The streaming channel mostly seemed like a footnote to the San Jose firm known for supplying software and devices that help consumers navigate Netflix, YouTube and other streaming services.

No more. Roku Channel is now the industry's fifth most popular streaming service, according to Activate Consulting, with 80,000 on-demand shows and movies, more than 200 live TV channels and an estimated audience of 70 million viewers in the United States. And, in a bid to attract more eyeballs, the channel is making a big push into original programming, with plans to develop more than 50 original scripted and nonscripted shows over the next two years.

Roku's deeper investment in original programming follows the playbook of Netflix, which began as a distributor for older, licensed movies and TV shows. Then it evolved to build a large library of its own original, award-winning content.

As it moves to become a content producer, the Roku Channel has expanded its presence in the Los Angeles area. Roku's Santa Monica team doubled to more than 200 employees in 2021.

 

To accommodate its larger workforce, the Roku Channel is moving into larger digs early this year. The company, which previously had an office at the Water Garden in Santa Monica, has leased 72,019 square feet at the Colorado Center, according to L.A. Realty Partners.
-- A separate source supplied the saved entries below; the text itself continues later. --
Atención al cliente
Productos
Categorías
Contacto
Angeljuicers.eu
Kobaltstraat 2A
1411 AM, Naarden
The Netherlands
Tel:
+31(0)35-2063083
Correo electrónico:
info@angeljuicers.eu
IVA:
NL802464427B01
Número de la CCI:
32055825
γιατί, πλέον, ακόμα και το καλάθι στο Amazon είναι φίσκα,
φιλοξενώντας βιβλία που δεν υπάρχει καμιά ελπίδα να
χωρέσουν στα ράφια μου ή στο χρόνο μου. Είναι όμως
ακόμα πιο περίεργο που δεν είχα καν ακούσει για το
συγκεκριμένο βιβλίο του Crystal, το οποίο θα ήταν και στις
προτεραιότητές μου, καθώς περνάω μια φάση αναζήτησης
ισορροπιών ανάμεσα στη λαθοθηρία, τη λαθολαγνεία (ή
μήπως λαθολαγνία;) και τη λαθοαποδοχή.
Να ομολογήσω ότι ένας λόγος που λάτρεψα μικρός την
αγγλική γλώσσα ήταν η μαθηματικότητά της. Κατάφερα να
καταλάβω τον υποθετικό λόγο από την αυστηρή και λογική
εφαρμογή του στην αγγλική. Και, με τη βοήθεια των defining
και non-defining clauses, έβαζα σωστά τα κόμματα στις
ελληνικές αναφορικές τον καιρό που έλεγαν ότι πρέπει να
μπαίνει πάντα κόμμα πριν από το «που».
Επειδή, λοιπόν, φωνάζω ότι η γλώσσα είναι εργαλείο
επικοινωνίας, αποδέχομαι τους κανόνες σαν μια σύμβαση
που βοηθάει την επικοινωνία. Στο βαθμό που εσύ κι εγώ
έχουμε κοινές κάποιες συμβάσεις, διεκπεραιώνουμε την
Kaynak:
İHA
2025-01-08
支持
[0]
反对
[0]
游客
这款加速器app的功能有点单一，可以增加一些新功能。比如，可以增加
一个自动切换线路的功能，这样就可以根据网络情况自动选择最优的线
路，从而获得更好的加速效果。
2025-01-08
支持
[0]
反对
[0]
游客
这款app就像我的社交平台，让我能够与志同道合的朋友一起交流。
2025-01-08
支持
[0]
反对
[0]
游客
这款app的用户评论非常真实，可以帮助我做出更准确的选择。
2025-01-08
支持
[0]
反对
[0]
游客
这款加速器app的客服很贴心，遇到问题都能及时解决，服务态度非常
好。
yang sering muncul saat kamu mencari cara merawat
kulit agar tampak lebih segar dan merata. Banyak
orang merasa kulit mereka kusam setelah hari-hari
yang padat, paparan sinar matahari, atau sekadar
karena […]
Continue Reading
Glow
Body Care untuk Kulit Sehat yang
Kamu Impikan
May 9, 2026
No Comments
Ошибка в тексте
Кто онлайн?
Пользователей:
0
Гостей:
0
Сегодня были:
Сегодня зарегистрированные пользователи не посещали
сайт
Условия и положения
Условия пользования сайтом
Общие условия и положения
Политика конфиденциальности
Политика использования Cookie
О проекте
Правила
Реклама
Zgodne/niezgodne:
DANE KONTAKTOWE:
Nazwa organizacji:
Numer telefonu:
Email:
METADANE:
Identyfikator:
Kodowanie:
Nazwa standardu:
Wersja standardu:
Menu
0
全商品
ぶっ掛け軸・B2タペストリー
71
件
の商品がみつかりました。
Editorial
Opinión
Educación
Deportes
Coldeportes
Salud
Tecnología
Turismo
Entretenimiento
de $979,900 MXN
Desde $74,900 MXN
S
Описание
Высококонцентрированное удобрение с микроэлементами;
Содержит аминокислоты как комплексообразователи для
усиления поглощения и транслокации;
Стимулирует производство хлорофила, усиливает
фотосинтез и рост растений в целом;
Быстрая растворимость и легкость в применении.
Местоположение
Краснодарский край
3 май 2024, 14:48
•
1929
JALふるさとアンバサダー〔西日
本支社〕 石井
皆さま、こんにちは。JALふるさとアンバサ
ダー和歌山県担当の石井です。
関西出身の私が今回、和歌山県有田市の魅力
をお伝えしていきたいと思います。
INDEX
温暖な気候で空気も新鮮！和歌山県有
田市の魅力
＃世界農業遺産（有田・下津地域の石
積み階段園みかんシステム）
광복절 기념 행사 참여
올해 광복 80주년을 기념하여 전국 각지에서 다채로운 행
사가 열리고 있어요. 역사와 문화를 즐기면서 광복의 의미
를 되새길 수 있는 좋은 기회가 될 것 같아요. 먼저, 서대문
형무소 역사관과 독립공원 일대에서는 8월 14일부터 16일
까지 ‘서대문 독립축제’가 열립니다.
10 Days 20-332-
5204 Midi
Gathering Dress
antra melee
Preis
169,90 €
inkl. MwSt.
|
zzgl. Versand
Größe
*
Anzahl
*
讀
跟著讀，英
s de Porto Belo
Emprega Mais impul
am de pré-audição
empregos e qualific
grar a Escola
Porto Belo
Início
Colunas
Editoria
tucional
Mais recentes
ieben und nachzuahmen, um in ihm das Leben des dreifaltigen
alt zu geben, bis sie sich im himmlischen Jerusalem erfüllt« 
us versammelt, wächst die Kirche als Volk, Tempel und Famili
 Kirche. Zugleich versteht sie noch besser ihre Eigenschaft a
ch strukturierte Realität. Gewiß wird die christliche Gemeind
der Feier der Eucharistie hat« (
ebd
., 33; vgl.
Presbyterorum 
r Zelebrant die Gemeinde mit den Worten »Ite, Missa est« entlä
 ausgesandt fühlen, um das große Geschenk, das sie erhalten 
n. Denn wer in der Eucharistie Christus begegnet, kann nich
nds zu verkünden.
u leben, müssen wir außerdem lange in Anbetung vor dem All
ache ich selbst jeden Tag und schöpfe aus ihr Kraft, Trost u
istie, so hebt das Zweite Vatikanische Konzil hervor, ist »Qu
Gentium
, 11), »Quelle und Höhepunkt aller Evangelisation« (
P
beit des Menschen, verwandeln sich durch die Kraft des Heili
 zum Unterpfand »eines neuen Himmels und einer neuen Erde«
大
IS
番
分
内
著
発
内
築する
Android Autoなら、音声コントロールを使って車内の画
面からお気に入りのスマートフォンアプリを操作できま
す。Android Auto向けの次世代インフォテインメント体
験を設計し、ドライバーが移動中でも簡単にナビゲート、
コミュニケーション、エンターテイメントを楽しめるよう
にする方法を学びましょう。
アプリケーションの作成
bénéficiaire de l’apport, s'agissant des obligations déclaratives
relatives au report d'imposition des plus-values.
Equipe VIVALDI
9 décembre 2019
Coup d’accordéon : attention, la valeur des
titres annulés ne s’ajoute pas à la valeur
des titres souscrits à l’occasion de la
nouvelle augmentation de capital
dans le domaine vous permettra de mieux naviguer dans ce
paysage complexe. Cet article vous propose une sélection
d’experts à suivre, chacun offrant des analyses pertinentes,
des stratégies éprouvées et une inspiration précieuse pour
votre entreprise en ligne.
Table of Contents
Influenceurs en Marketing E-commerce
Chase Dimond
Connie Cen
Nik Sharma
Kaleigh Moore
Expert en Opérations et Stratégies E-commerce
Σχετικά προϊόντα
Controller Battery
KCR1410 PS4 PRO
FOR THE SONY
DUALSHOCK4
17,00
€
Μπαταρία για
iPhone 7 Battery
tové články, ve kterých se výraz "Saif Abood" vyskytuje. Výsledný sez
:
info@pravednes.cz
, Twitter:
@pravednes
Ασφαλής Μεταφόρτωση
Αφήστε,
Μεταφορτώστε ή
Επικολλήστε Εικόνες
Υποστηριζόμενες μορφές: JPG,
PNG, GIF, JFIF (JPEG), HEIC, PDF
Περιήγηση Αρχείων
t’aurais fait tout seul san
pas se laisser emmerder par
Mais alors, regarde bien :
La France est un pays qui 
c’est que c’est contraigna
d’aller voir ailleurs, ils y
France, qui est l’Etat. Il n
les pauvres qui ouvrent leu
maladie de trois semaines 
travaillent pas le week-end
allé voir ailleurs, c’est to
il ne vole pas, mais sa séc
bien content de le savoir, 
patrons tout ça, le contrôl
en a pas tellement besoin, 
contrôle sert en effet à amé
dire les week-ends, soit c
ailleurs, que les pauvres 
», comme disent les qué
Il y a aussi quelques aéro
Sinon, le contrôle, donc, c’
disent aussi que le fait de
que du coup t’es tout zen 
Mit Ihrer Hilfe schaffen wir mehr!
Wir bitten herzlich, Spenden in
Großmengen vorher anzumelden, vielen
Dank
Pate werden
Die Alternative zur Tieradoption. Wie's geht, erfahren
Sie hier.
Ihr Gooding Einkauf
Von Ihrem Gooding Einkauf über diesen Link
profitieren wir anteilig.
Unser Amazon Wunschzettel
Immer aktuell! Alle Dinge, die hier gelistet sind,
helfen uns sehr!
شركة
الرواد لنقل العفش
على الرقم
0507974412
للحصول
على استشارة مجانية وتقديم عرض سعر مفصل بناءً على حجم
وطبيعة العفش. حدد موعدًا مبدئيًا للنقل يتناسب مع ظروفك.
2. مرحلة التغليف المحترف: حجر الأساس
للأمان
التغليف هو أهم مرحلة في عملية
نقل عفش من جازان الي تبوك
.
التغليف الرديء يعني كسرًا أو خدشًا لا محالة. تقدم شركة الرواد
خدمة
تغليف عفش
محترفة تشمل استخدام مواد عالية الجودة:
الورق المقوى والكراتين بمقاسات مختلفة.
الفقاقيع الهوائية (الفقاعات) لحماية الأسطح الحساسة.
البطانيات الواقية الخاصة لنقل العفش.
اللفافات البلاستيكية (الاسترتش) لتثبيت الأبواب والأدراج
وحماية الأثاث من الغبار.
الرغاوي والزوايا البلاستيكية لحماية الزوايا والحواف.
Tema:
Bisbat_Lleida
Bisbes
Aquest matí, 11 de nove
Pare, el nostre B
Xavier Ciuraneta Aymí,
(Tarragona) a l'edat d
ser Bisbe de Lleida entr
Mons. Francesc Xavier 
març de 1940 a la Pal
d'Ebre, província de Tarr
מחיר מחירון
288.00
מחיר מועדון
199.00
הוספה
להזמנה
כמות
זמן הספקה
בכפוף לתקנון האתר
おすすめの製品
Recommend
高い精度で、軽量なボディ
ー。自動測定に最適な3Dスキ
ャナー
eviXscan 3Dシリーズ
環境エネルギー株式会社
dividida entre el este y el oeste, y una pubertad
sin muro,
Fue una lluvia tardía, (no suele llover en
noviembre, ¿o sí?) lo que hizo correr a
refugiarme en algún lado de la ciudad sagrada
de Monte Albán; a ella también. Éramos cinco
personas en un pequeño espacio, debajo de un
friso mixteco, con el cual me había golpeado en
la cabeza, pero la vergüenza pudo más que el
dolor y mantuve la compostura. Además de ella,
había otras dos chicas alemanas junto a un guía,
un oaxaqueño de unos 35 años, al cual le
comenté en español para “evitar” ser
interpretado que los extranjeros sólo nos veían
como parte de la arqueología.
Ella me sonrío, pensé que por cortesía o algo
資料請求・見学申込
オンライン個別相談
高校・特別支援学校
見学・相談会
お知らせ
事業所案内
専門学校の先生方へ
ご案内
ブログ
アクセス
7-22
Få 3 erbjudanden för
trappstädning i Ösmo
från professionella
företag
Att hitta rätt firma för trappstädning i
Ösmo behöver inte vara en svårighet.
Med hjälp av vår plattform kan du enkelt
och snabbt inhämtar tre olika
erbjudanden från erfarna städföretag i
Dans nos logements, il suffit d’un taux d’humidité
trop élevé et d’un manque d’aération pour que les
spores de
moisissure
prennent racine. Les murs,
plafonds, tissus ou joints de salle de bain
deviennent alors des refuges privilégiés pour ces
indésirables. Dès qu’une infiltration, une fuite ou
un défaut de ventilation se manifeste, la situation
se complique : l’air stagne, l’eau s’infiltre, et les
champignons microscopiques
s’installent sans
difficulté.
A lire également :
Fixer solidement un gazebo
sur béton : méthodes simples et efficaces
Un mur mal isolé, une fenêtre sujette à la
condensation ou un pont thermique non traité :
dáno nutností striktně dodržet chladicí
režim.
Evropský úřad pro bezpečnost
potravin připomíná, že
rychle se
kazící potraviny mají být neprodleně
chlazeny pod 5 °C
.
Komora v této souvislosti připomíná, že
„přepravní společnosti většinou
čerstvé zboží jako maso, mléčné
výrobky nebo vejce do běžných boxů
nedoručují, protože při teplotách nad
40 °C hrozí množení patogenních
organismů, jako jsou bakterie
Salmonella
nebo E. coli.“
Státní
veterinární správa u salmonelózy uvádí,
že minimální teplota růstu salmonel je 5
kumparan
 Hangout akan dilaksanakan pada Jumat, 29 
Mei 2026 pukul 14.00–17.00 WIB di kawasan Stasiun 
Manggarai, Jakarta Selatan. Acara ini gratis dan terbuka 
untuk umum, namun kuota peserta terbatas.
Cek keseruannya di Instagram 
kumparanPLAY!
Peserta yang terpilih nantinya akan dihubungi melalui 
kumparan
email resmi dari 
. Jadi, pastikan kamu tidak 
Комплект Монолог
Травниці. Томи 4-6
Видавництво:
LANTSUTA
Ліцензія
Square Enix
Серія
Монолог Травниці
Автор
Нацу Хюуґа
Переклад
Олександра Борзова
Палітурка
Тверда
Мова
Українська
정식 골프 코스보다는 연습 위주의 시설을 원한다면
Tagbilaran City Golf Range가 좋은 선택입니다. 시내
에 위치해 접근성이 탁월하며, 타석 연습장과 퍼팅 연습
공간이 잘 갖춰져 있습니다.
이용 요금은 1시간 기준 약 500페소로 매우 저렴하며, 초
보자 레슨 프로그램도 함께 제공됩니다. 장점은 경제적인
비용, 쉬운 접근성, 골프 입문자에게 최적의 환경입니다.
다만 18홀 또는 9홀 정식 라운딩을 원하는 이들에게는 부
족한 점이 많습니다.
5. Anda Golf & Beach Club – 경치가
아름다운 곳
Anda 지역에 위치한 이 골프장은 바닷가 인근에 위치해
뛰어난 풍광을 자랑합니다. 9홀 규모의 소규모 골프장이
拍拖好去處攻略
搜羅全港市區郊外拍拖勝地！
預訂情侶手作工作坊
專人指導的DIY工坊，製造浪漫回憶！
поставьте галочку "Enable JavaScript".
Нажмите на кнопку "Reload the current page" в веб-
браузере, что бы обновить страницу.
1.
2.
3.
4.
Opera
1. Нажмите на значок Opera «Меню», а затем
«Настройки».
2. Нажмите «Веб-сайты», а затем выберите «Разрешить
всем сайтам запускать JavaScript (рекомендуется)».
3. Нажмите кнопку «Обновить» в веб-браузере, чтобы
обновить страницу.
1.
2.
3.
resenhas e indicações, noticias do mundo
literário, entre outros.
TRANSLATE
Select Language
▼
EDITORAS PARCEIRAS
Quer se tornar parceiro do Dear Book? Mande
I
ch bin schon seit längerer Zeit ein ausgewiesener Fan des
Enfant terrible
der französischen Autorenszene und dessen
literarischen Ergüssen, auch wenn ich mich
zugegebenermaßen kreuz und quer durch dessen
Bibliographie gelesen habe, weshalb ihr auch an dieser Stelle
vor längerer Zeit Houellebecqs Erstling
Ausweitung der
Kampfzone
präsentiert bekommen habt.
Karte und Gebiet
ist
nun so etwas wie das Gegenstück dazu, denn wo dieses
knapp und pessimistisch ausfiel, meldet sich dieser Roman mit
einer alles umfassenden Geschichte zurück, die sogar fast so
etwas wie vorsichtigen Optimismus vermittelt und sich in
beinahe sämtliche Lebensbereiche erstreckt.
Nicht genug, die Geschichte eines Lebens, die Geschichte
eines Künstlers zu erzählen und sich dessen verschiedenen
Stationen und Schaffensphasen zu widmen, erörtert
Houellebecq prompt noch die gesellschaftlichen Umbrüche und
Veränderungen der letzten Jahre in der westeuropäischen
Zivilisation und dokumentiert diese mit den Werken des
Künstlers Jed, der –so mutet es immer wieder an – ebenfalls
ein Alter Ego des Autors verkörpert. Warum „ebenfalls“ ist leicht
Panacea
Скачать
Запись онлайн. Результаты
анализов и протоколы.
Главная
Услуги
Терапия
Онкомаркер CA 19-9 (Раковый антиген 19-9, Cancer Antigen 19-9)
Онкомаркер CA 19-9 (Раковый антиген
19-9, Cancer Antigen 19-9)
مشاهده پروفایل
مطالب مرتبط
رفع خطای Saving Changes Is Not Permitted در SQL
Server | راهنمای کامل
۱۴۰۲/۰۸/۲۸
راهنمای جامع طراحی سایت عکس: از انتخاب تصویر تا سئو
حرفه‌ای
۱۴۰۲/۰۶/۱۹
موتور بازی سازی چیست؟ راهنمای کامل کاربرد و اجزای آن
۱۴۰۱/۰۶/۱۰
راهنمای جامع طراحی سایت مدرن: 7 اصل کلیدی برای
"We actually outgrew the office that we left before the pandemic and have to open a new office," said Rob Holmes, Roku's vice president of programming. "It just reflects the size of Roku's resources and the kind of investment in the L.A. area."

Roku ventured into original programming when it acquired a library of more than 75 programs from Quibi. The now-defunct Hollywood streamer led by studio mogul Jeffrey Katzenberg and tech veteran Meg Whitman aimed to revolutionize entertainment with videos that were 10 minutes or less and featured A-list celebrities. The start-up threw a lot of money at its productions, spending as much as $100,000 per minute. But its app failed to garner a large enough audience and shut down in December 2020.

Many analysts believe Roku snapped up the Quibi library at a major discount — one person who was familiar with the deal who declined to be named said the rights were sold for less than $100 million.